Exact copy, no pictures: output each line below as it stands.
━━ Data shown ━━
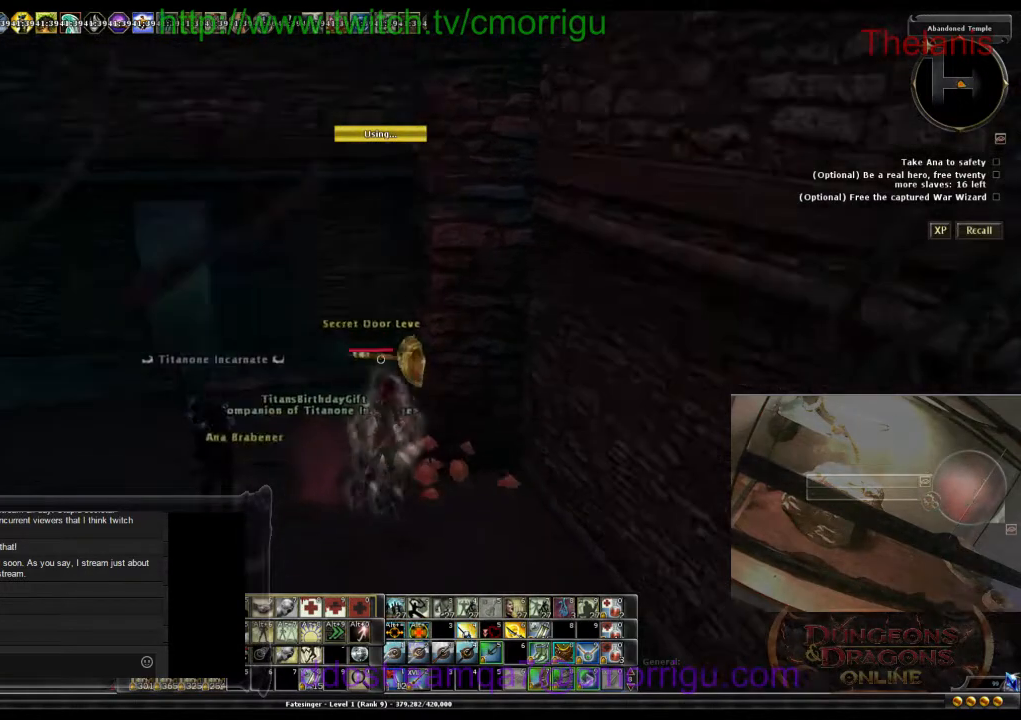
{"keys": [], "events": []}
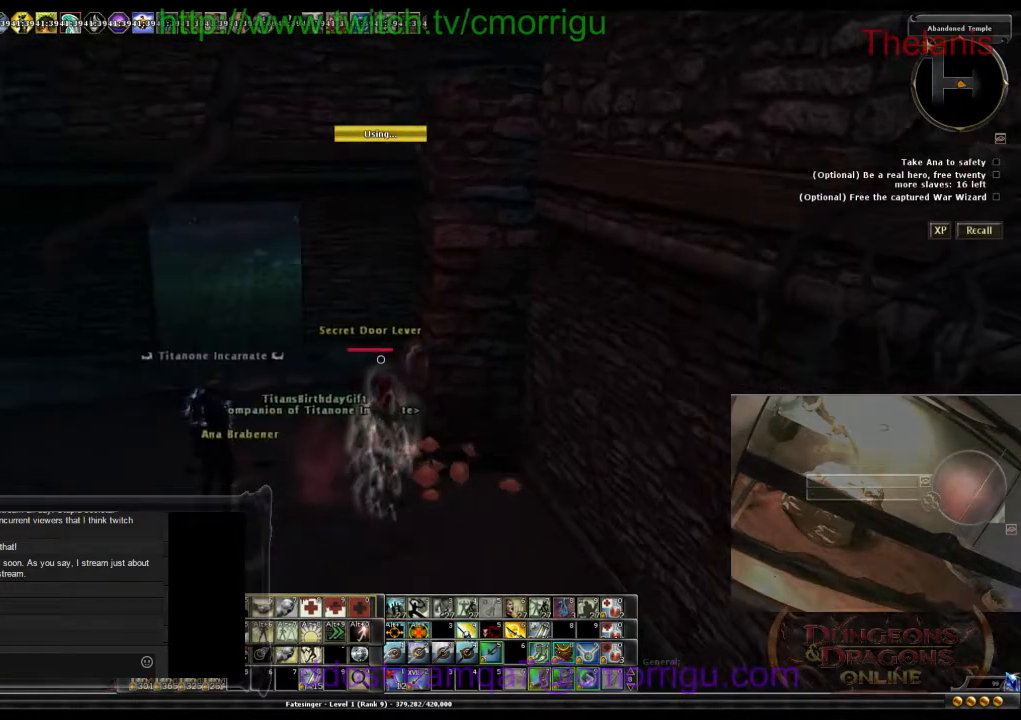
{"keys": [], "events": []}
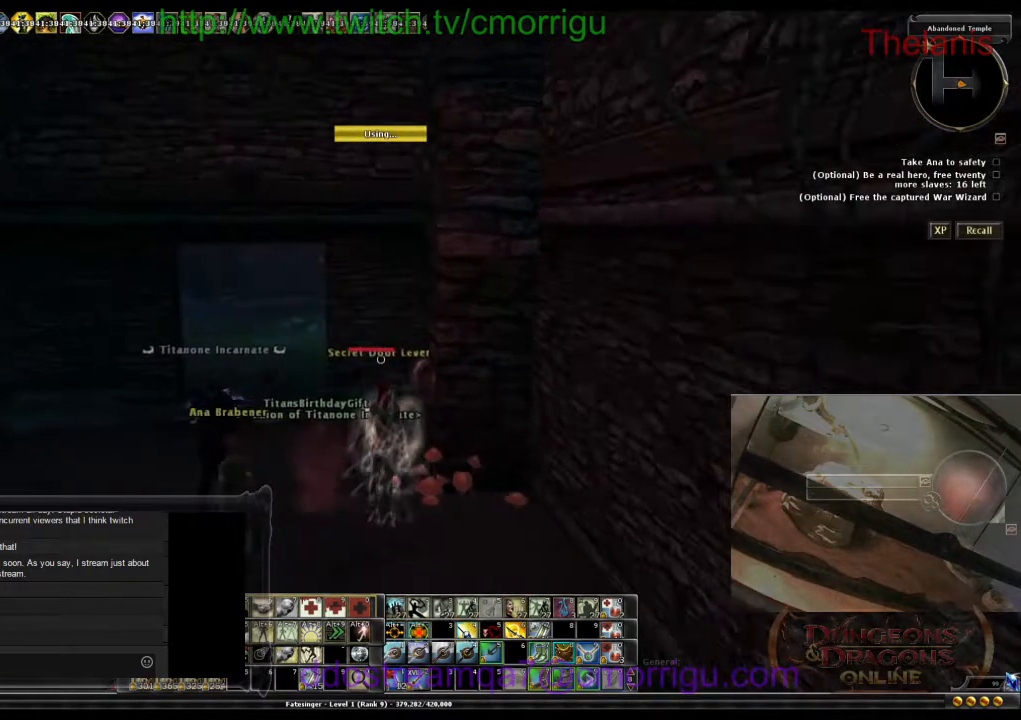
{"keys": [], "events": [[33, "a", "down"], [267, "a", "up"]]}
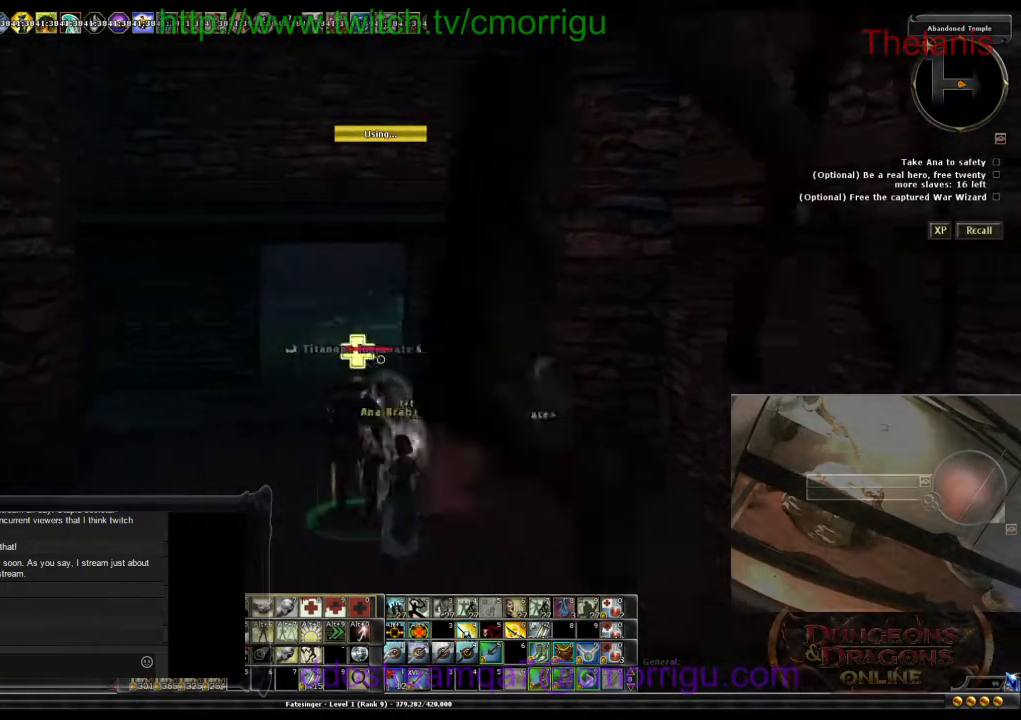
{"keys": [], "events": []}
━━━
Exercise output:
{"keys": [], "events": []}
{"keys": [], "events": []}
{"keys": [], "events": [[33, "a", "down"], [267, "a", "up"]]}
{"keys": [], "events": []}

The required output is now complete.